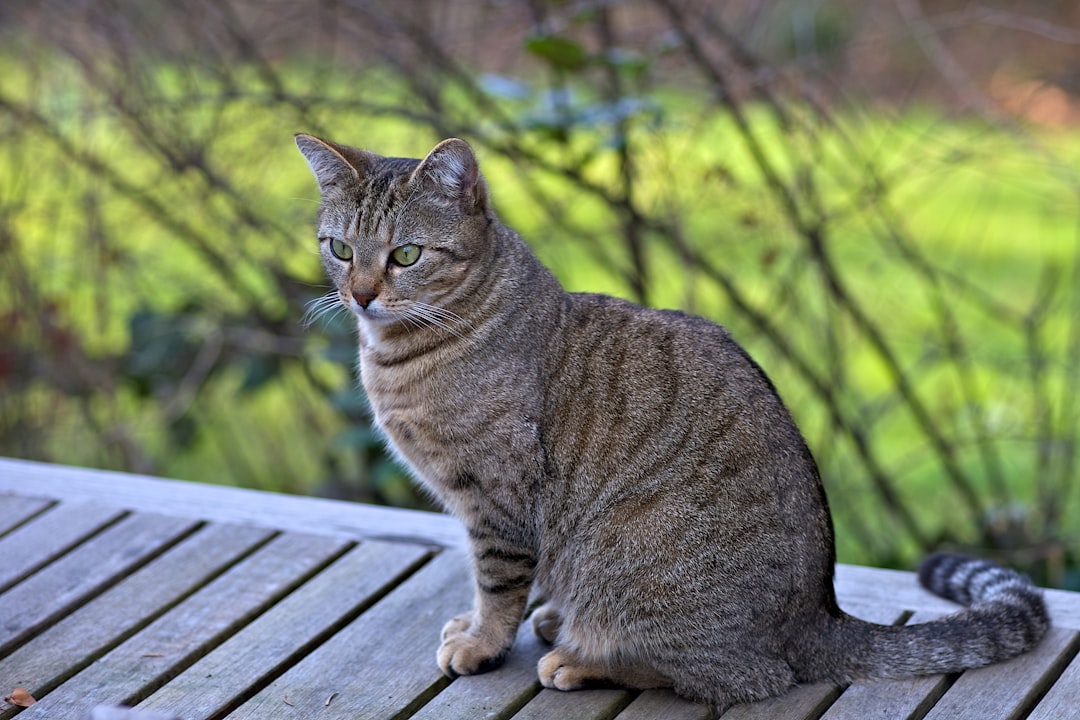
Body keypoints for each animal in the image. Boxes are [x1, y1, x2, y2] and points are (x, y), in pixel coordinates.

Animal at [293, 133, 1045, 708]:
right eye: (339, 248)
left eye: (406, 255)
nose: (360, 294)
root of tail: (818, 616)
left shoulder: (497, 501)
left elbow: (497, 586)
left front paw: (481, 643)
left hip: (637, 566)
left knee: (741, 677)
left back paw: (581, 659)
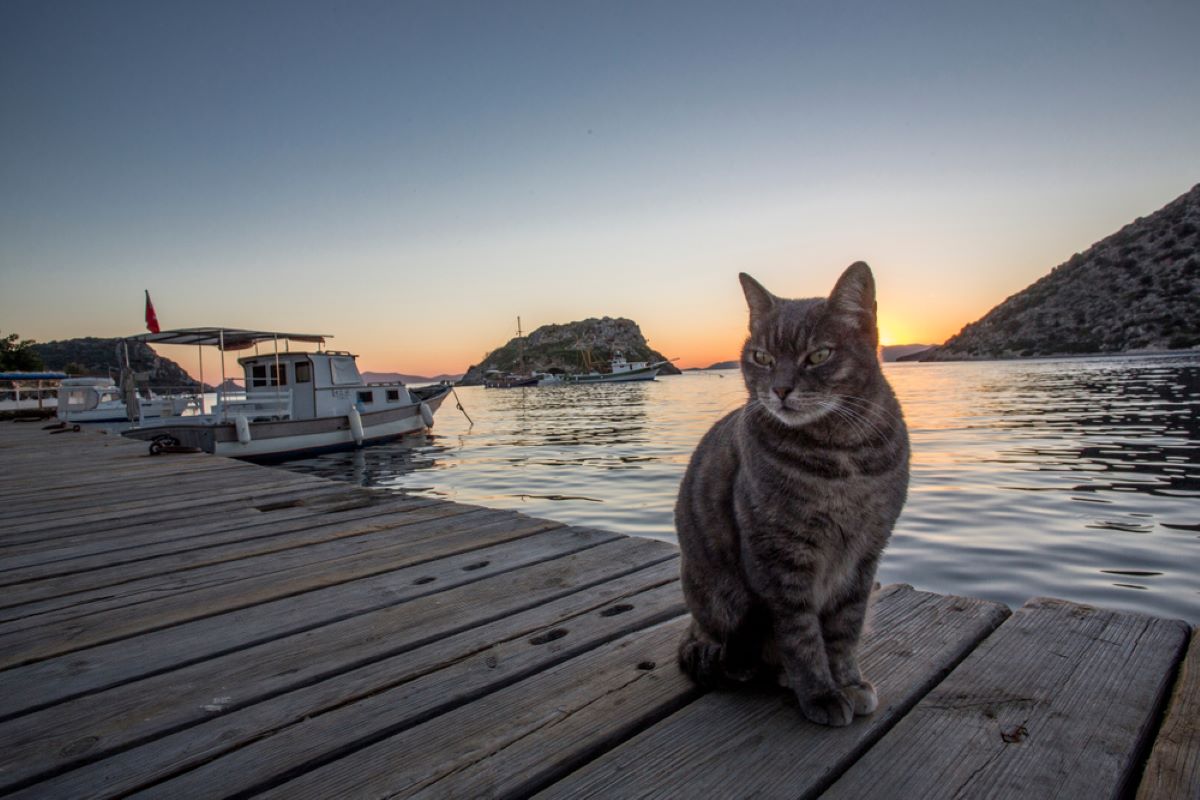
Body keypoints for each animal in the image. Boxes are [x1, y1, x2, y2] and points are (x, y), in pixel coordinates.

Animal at [676, 266, 907, 729]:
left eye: (818, 355)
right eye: (762, 357)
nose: (781, 389)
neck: (844, 457)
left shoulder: (865, 555)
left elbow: (845, 629)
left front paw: (848, 681)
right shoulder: (781, 557)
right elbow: (801, 636)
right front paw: (820, 692)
--- --- ---
_PROBLEM TO WORK ON_
Give back an exact copy of only the lines from the one with "root of tail: (818, 616)" through the final line of the material, both included. Pictures do not belong in it.

_RESPONSE TO THE TASK_
root of tail: (818, 616)
left shoulder: (497, 501)
left elbow: (497, 586)
left front paw: (481, 643)
left hip: (637, 566)
left knee: (741, 677)
left back paw: (581, 659)
Body keypoints for each animal in the image. Boxes are [x1, y1, x2, y2] and points are (x, y), in pixel coordinates.

Animal at [676, 266, 907, 729]:
left eye: (818, 355)
right eye: (762, 357)
nose: (781, 389)
neck: (844, 457)
left shoulder: (865, 555)
left elbow: (845, 629)
left front paw: (848, 681)
right shoulder: (781, 557)
right elbow: (801, 636)
right front paw: (820, 692)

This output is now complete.